As described above, according to the present invention, the overcurrent of the switching element connected to the cathode side of the DC power supply is detected, and not only the switching element but also the switching element connected to the anode side of the DC power supply is overloaded. Since it is configured so as to be protected from an electric current, there is an effect that a simple and inexpensive circuit configuration can be obtained.

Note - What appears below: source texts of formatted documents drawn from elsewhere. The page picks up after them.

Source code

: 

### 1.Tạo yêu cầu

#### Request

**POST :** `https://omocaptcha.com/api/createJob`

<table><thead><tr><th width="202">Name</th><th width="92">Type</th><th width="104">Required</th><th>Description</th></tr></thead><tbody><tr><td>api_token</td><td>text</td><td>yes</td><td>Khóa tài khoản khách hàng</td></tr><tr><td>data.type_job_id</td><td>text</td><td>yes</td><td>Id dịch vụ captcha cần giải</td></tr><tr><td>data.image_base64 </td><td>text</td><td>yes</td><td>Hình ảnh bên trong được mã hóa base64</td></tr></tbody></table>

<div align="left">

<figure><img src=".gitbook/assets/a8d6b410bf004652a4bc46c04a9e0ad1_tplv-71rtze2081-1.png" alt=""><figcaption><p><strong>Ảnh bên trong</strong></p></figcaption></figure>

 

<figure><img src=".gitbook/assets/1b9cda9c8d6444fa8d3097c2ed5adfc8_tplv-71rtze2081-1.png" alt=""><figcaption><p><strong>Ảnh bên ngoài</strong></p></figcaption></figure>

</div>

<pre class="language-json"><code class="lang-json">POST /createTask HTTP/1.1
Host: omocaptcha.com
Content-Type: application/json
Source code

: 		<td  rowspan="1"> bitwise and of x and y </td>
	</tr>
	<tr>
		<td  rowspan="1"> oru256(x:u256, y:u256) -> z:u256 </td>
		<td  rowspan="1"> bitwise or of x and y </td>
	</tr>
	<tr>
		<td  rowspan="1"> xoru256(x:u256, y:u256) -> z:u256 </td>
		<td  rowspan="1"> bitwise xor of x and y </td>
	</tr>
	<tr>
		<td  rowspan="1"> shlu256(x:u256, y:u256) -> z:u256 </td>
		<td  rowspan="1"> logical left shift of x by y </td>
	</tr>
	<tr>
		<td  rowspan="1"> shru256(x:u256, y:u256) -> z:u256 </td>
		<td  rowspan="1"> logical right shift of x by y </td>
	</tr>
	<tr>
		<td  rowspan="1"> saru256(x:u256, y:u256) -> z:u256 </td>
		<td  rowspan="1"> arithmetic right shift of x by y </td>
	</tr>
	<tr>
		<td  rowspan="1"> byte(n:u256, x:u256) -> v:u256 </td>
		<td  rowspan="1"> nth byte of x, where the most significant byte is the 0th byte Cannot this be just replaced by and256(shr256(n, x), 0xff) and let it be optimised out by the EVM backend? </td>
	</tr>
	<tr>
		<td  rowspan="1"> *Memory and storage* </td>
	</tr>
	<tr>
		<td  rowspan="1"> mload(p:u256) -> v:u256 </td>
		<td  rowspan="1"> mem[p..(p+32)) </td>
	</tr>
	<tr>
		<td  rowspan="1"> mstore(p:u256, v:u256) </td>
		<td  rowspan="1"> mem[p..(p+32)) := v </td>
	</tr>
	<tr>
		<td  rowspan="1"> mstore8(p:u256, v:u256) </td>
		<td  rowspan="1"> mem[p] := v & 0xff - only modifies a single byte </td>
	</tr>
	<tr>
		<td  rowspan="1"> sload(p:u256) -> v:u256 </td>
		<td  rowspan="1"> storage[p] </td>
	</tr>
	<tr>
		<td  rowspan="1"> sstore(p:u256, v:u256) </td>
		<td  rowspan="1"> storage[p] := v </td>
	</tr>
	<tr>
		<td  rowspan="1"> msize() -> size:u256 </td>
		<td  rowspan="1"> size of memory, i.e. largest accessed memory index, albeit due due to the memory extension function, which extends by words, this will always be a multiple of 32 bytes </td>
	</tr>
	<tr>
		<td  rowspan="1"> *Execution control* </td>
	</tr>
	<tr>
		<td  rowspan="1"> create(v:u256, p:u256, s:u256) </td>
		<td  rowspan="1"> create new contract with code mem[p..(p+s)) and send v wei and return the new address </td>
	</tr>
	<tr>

[Brief description of drawings]

FIG. 1 is a circuit diagram showing an overcurrent protection device for an inverter device according to an embodiment of the present invention, FIG. 2 is a circuit diagram showing details of adding means according to an embodiment of the present invention, and FIG. 3 is a conventional inverter. FIG. 4 is a circuit diagram showing an overcurrent protection device of the device, and FIG. 4 is a diagram showing in detail one phase of the conventional overcurrent protection device of the inverter device. In the figure, (1) is a converter section, (3) is an anode side bus, (4) is a cathode side bus, (5) is an upper main transistor, (8) is a lower main transistor, (14) is a control circuit,
(16) is a reference voltage generating means, (18) is a second detecting means,
(30) is a comparator, and (31) is a second comparing means. The same reference numerals in the drawings indicate the same or corresponding parts.

Claims (1)

[Claims] 1. A pair of switching elements connected in series are connected in parallel between a plurality of anodes and cathodes of a DC power source, and the respective connection points between the switching elements are used as output terminals to convert DC into AC. In the inverter section, a detecting means for individually detecting a current flowing through the switching element connected to the cathode side, a reference signal generating means for outputting a reference signal of a predetermined level, and the detecting means based on the reference signal. Of the output signals of the detection means and the adjacent two signals of the detection means are respectively added, and the added signals are individually output based on the reference signal. A second comparison means for comparing
Overcurrent of the inverter device, comprising: a control unit that stops the operation of each of the switching elements when the comparison result of the first comparison unit or the second comparison unit exceeds the reference signal. Protective device.